Passage to read:

^^^^^^^^

“I fell down the stairs.”
It was two years ago last month that I arrived at my first two-week training for my new job . . . sporting a black eye.
“I fell down the stairs.”
No one believed me. Those new coworkers buzzed—Oh, that Megan girl, she’s a battered wife.
“I fell down the stairs.”
But they wouldn’t have believed the truth either: Yes. He hit me . . . while he was sleeping. Punched me right in the face. People do strange things in their sleep, and Freud would have had a field day analyzing why my husband punched me from the depths of a REM cycle.
“I fell down the stairs.”
Or
“He hit me, but he was sleeping.”
Oh sure . . . the coworkers would eventually mumble when I told them the truth.
“I hit back.”
But that wasn’t true. I just fretfully batted my hands out in front of me, trying to make him stop (one well-aimed strike didn’t seem to be enough), until it occurred to me that I ought to vacate the bed. So I rolled onto the floor and started to cry.
The Husband's done plenty of loony things in his sleep before, but this was the first time he’d done anything loony directed at me—repressed aggression? Hearing my crying, the Husband, awake this time, dashed over to where I was balled up on the floor.
He rubbed my back: What happened? Are you okay? Bad dream?
You freaking lunatic! You hit me!
Oh! I had a dream about hitting something—
It was my face!

^^^^^^^^

Given request 1: Could you convert the saved entries, from their first line through the line that contains "gis'8.( e'8.) |", into a JSON list of strings, one string per line, with blank lines dropped? Leave the pictures out of the list.

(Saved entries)

^^^^^^^^

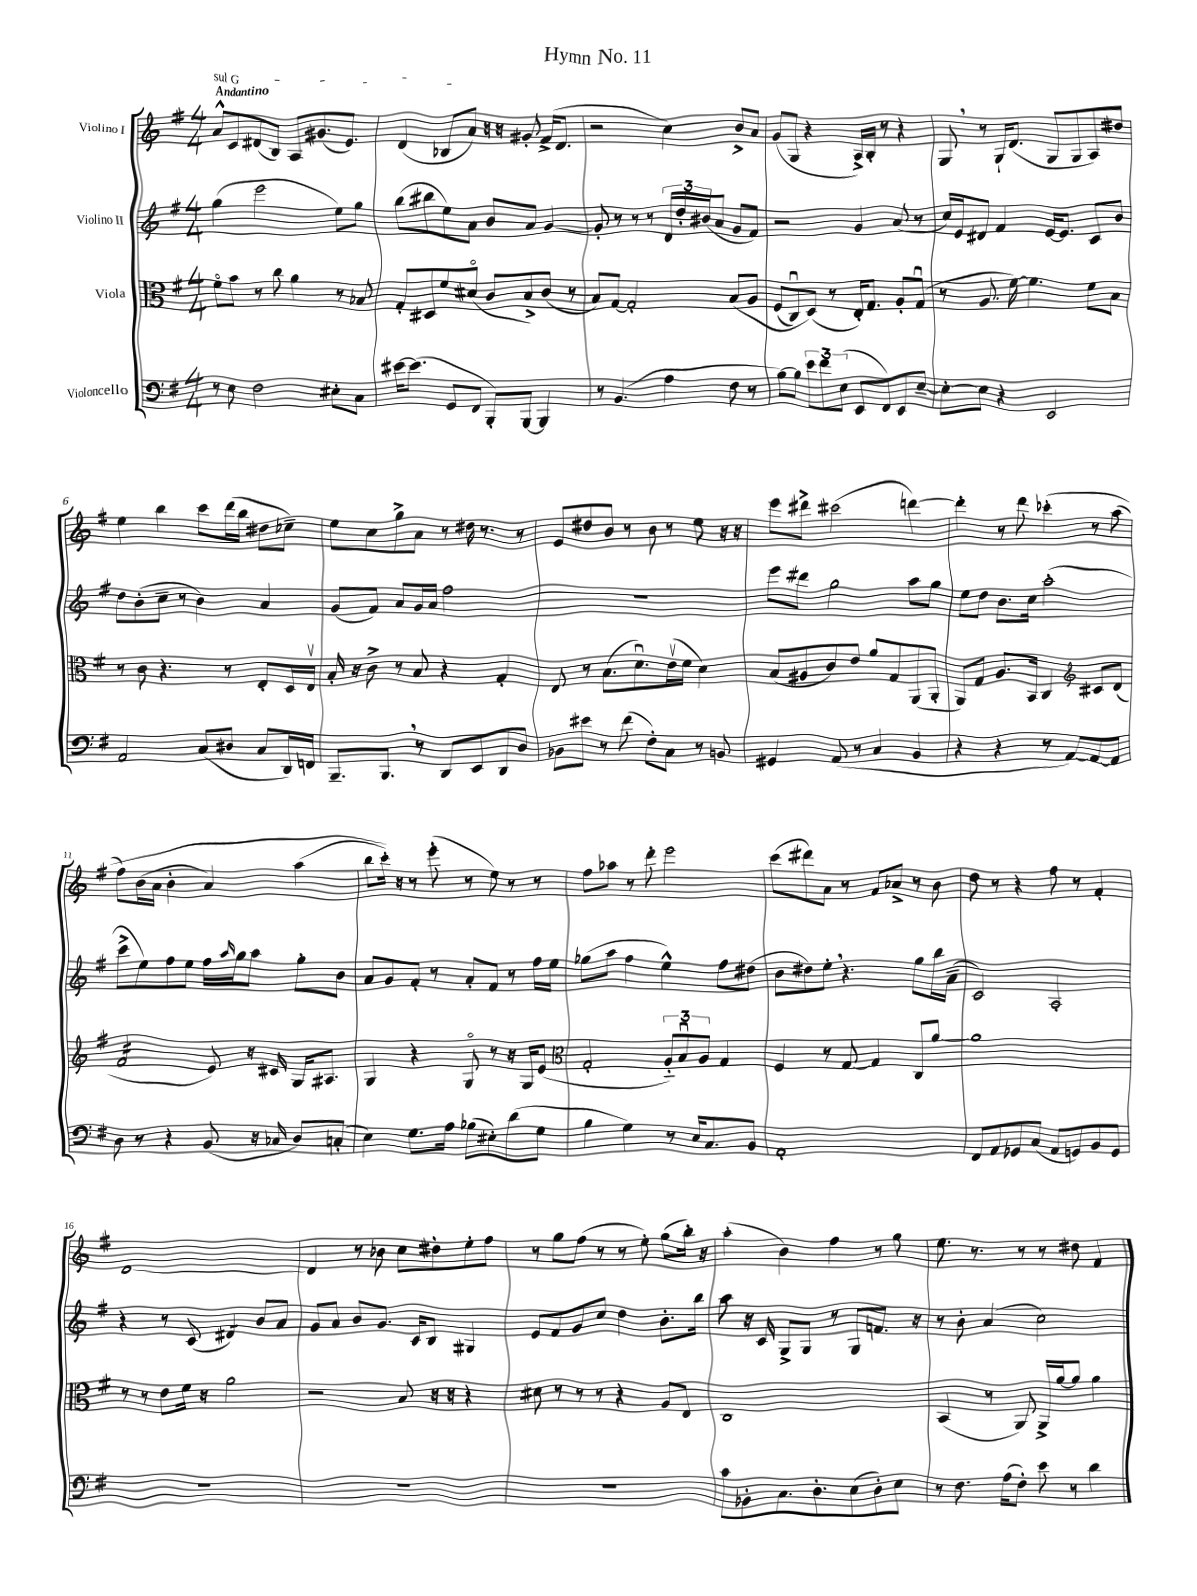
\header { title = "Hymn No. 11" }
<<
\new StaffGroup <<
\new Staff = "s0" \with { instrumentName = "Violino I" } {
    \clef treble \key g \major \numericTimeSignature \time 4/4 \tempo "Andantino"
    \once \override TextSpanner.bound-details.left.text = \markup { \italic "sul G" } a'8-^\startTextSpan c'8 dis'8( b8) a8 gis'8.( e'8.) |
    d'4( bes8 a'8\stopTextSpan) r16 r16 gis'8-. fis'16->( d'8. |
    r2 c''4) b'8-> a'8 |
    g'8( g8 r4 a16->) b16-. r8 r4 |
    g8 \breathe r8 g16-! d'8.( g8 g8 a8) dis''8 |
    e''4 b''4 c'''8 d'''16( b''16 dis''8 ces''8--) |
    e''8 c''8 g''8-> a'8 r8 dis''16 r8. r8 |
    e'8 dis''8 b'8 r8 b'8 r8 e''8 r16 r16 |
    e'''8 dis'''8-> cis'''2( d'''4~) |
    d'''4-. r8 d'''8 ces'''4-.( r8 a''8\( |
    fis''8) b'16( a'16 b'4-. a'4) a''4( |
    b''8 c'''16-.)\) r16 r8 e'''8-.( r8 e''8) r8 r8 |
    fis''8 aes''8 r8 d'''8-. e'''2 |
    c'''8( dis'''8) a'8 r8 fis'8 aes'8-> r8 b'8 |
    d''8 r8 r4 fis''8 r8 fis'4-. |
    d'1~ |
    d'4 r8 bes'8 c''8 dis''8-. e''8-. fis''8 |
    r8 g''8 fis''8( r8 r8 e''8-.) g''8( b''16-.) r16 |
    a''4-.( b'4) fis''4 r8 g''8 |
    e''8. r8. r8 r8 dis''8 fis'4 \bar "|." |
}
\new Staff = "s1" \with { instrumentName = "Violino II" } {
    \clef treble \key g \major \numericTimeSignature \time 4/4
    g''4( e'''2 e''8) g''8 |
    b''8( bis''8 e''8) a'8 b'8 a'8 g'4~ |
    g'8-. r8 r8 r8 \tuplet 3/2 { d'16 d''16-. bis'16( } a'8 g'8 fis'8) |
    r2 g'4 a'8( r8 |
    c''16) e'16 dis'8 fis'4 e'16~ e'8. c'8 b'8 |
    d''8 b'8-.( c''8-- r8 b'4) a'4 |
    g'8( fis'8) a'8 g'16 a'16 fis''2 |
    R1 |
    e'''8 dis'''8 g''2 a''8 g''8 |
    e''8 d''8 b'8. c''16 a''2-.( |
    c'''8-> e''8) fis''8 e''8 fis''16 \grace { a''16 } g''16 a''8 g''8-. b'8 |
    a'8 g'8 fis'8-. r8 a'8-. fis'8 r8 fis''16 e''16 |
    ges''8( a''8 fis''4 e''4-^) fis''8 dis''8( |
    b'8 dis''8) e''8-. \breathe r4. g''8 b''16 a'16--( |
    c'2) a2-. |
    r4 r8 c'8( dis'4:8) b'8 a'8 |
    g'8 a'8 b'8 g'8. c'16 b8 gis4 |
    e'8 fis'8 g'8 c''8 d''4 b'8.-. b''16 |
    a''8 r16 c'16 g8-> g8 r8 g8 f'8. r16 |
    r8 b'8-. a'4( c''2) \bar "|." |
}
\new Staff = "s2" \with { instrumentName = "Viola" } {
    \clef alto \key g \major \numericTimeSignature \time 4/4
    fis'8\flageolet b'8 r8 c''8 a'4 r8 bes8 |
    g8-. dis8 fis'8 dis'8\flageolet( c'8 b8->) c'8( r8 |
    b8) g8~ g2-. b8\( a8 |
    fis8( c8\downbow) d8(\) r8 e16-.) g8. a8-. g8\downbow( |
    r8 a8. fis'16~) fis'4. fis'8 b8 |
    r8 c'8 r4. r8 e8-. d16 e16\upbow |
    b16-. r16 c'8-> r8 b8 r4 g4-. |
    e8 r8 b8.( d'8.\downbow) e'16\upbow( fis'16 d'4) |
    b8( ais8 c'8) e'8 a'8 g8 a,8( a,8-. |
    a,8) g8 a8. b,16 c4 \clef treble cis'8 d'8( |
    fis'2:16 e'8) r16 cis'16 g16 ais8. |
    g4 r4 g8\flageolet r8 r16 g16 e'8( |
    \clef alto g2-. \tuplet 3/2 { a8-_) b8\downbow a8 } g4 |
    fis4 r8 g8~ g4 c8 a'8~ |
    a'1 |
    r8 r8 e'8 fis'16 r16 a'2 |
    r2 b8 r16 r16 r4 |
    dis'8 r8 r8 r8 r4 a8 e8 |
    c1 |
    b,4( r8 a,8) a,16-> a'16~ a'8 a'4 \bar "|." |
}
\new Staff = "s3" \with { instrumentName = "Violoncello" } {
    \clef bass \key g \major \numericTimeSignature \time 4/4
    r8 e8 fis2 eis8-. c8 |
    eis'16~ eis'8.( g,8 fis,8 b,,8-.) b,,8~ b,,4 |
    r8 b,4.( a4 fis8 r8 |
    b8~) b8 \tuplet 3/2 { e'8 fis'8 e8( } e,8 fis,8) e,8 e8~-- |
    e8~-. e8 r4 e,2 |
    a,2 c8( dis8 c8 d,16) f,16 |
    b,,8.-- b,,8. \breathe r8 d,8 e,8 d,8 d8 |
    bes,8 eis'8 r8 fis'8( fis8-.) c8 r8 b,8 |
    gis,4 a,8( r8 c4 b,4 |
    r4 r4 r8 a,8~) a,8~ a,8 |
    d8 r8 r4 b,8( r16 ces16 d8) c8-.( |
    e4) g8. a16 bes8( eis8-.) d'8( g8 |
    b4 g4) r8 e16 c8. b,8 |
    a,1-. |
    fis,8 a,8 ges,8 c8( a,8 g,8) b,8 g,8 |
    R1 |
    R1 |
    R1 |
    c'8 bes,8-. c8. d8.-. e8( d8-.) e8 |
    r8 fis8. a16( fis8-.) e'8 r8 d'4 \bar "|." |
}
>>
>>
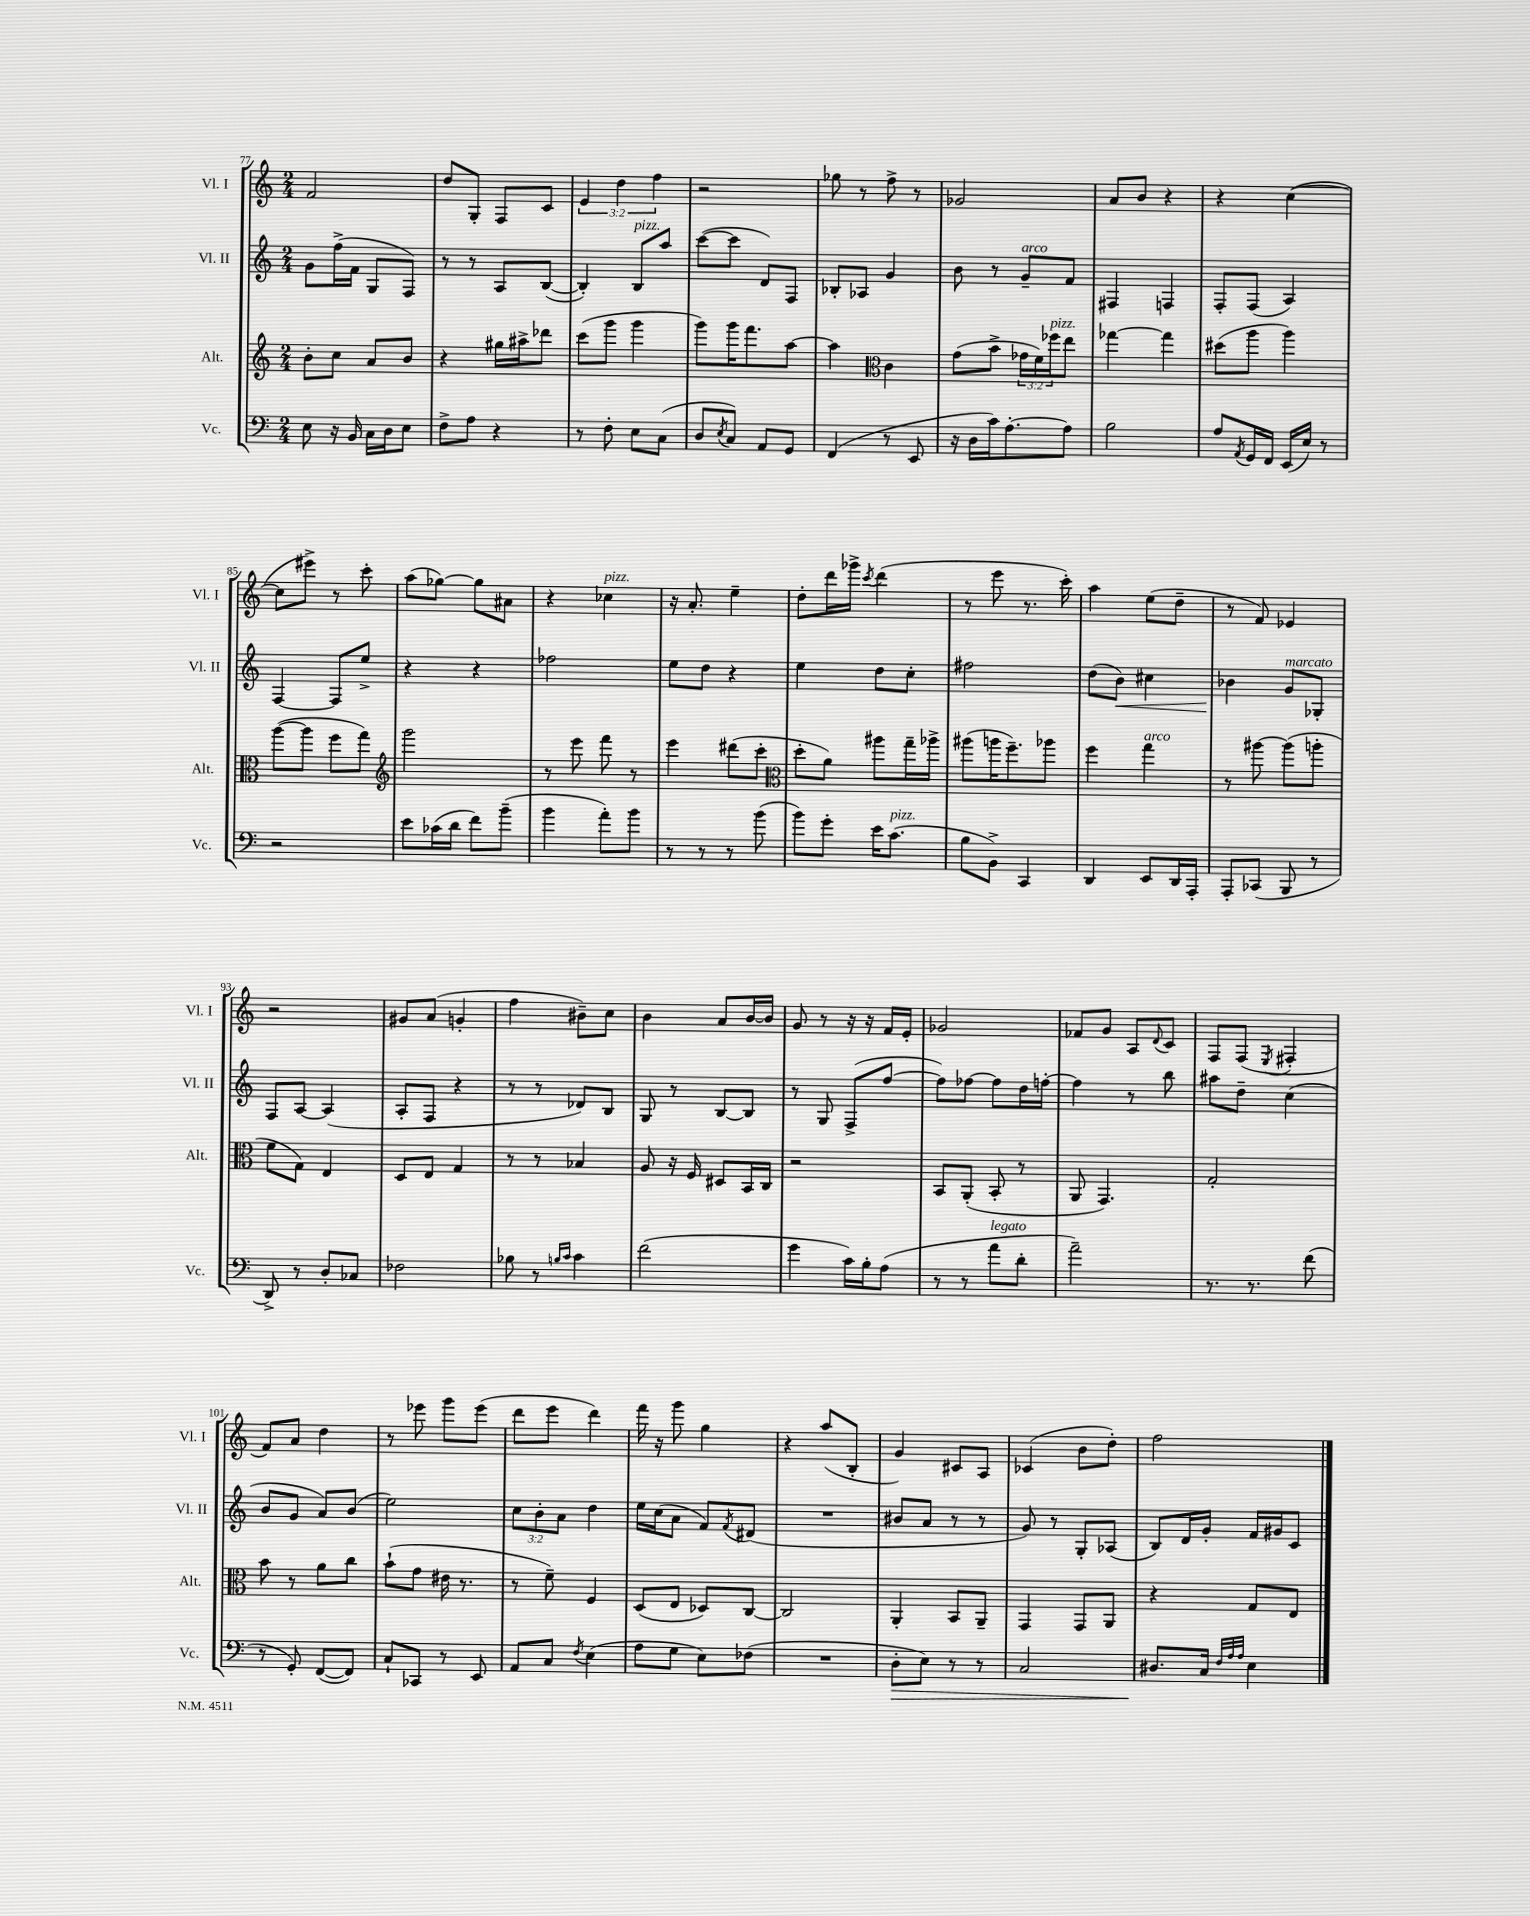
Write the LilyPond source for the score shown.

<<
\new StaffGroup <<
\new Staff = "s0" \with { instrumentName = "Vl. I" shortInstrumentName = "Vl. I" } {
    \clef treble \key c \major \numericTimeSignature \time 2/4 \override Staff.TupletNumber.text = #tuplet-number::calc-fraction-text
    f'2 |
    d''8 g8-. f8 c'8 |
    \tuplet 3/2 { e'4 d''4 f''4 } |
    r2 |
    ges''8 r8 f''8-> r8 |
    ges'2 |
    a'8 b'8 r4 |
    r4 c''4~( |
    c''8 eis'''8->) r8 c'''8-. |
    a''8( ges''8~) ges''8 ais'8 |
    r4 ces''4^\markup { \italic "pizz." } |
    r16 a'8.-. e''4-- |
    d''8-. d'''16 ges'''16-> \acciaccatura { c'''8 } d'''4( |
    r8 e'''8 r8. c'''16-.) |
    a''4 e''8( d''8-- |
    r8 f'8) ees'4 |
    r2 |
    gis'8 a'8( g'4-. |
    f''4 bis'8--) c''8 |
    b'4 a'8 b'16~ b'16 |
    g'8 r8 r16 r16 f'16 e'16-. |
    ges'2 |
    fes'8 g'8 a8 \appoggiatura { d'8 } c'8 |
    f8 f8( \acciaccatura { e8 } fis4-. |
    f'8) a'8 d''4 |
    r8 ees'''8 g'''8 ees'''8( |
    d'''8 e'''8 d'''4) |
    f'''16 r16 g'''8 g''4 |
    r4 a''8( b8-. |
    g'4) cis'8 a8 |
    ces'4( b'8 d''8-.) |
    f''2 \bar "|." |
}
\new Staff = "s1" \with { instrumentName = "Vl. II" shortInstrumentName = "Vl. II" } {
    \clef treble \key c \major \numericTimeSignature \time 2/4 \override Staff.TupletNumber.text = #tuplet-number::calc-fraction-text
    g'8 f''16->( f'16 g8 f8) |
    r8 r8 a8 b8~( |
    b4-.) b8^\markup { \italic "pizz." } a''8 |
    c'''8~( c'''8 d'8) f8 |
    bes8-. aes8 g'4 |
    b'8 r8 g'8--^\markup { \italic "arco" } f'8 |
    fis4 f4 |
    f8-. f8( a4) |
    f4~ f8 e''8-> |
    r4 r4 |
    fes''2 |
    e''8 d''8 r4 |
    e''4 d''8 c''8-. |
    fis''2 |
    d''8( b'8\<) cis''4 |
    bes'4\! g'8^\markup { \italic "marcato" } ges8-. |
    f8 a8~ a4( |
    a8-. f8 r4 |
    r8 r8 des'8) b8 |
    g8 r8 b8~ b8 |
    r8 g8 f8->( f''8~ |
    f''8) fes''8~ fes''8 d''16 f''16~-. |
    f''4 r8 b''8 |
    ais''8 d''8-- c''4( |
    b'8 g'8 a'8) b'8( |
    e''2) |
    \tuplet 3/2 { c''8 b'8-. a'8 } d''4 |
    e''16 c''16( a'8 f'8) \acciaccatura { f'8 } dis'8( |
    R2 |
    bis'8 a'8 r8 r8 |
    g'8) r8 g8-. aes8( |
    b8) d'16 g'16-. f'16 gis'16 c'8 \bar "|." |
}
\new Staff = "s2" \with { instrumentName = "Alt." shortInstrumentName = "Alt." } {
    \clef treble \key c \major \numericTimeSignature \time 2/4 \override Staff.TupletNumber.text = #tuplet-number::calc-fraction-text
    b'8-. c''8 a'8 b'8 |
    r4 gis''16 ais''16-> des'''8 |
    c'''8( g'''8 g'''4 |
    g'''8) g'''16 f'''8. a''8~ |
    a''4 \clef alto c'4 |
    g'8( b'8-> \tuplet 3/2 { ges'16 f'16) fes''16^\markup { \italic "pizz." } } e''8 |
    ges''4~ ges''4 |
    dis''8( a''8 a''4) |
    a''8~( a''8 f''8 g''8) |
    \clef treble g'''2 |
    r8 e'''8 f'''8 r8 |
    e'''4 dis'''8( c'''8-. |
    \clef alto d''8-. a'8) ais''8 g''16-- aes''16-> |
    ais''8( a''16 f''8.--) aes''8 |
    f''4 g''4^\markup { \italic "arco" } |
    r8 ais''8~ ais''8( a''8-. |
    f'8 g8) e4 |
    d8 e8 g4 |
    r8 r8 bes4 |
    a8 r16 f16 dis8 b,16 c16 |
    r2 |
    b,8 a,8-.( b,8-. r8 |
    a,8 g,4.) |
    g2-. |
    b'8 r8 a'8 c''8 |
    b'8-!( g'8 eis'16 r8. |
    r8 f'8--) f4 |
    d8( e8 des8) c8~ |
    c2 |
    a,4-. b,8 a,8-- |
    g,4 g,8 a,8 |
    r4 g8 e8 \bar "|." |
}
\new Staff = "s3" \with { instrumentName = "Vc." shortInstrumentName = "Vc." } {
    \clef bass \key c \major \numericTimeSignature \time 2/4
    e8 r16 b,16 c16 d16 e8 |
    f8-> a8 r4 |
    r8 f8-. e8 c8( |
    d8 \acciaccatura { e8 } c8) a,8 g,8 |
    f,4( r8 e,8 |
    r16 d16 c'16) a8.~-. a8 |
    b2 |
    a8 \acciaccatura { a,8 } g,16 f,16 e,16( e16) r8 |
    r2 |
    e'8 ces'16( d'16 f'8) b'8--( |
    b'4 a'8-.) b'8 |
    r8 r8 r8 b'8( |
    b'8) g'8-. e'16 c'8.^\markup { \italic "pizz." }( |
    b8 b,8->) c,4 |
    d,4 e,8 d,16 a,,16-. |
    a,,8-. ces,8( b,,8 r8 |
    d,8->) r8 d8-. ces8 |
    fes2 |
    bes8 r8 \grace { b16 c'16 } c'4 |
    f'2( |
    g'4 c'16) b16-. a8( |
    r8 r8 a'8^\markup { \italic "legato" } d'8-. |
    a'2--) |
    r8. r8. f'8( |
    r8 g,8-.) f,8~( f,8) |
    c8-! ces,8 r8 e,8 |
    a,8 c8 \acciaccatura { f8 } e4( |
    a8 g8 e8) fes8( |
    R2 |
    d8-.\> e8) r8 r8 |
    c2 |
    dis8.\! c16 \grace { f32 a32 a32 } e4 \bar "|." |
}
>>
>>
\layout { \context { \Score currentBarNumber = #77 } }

^^^^^^^^

Given request 2: How would you carry on the story of the black eye from its final line?

Written response 1:
[
  "\\header { title = \"Hymn No. 11\" }",
  "<<",
  "\\new StaffGroup <<",
  "\\new Staff = \"s0\" \\with { instrumentName = \"Violino I\" } {",
  "    \\clef treble \\key g \\major \\numericTimeSignature \\time 4/4 \\tempo \"Andantino\"",
  "    \\once \\override TextSpanner.bound-details.left.text = \\markup { \\italic \"sul G\" } a'8-^\\startTextSpan c'8 dis'8( b8) a8 gis'8.( e'8.) |"
]

Written response 2:
He was tender and sweet and apologetic, and I forgave him, for truly, I know him and I know how he sleeps, and I know that it wasn’t on purpose.
The following morning said attacker saw the blackening area around my left eye and queried: What happened?
Oh, like you don’t know. (It then occurs to me that I could really milk this one.)
What?
You punched me last night—closed fist.
WHAT?
Ha. You were “sleeping.” I’ll bet that’d be a new one for the cops should I choose to notify them of last night’s antics . . . "No, sir, I was sleeping when I hit her." Brilliant.
“I fell down the stairs.”
And now—two years later, if I’d like some candy or another present, I say, Hey, remember when you gave me a black eye?
He feels so bad, but doesn’t remember doing it. So though he always capitulates to my requests cloaked in the battered-wife guise, for all he knows, I made it all up as a manipulative tactic.
But I didn’t.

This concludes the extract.